Молодость Наполеона до назначения его главнокомандующим итальянской армией.
Я не дам вам полного отчета в событиях моего правления: они слишком важны и слишком сложны, чтобы можно было вполне объяснить их теперь, когда еще не совершенно поняты виды, не вполне истолкованы поступки многих знаменитых лиц, принимавших участие в делах политических, как с той, так и с другой стороны. Оставляя этот труд потомству и истории, я наброшу вам широкою, смелою кистью собственные мои действия, мои военные и политические соображения; я покажу вам себя таким, каков я был: вы увидите, как искажали меня пристрастные мнения моих современников.
Я родился 15-го августа 1769-го года, в Аяччо, на острове Корсика. Родители мои были дворяне; обстоятельство, для меня совершенно ничтожное.

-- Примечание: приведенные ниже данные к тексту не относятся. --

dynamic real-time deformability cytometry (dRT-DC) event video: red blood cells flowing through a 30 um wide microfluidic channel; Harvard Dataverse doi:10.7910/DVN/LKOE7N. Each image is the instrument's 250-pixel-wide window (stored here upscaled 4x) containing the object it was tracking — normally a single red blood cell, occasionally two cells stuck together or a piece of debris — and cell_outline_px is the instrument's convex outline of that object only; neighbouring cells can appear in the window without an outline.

Полководец, прославивший свою отчизну, и своими заслугами восстановивший трон Карла Великого, не нуждается в предках.
Дом патрициев, от которого я произошел, считал в числе своих предков хоругвеносца Буонапарте, управлявшего Флорентийской республикой, в середине ХIII-го века.
Исполненное чудес поприще моей жизни побудило многих искать чего — то сверхъестественного даже в моем детстве, которое, однако же, было очень обыкновенно.
Я воспитывался сперва в бриенской военной школе(2), куда поступил в возрасте десяти лет, а потом был переведен в парижскую. Предположив себе цель, я всегда стремился к ней со всею силой воли, и от того успевал в моих предприятиях. Воля моя была сильна, характер тверд и решителен; это возвышало меня над всеми. Воля зависит от силы душевной; и потому не всякий может совершенно владеть самим собой. Если в моих поступках и заметна была иногда какая-то нерешительность, то это происходило не от недостатка воли; но от излишней быстроты воображения, которое мгновенно представляло мне все обстоятельства дела.
Я занимался прилежно теми науками, которые могли мне быть полезны; в особенности историей и математикой. Первая раскрывает гений, вторая дает правильность, безошибочность его действиям. Способности развились во мне сами собой. Я имел быстрое соображение, хорошую память; хладнокровно, основательно судил о предметах. Соображая скорее других, я имел всегда время обдумывать; и в этом-то собственно и состояла глубина моих мыслей.
Обыкновенные забавы юности не могли занимать меня; впрочем и не чуждался их совершенно, как утверждают иные. Я искал того, что могло меня увлечь, и подобное расположение духа поставляло меня всегда в какой-то вид уединения, в котором я вполне предавался размышлению. Наклонность эта обратилась в привычку, и никогда меня не покидала.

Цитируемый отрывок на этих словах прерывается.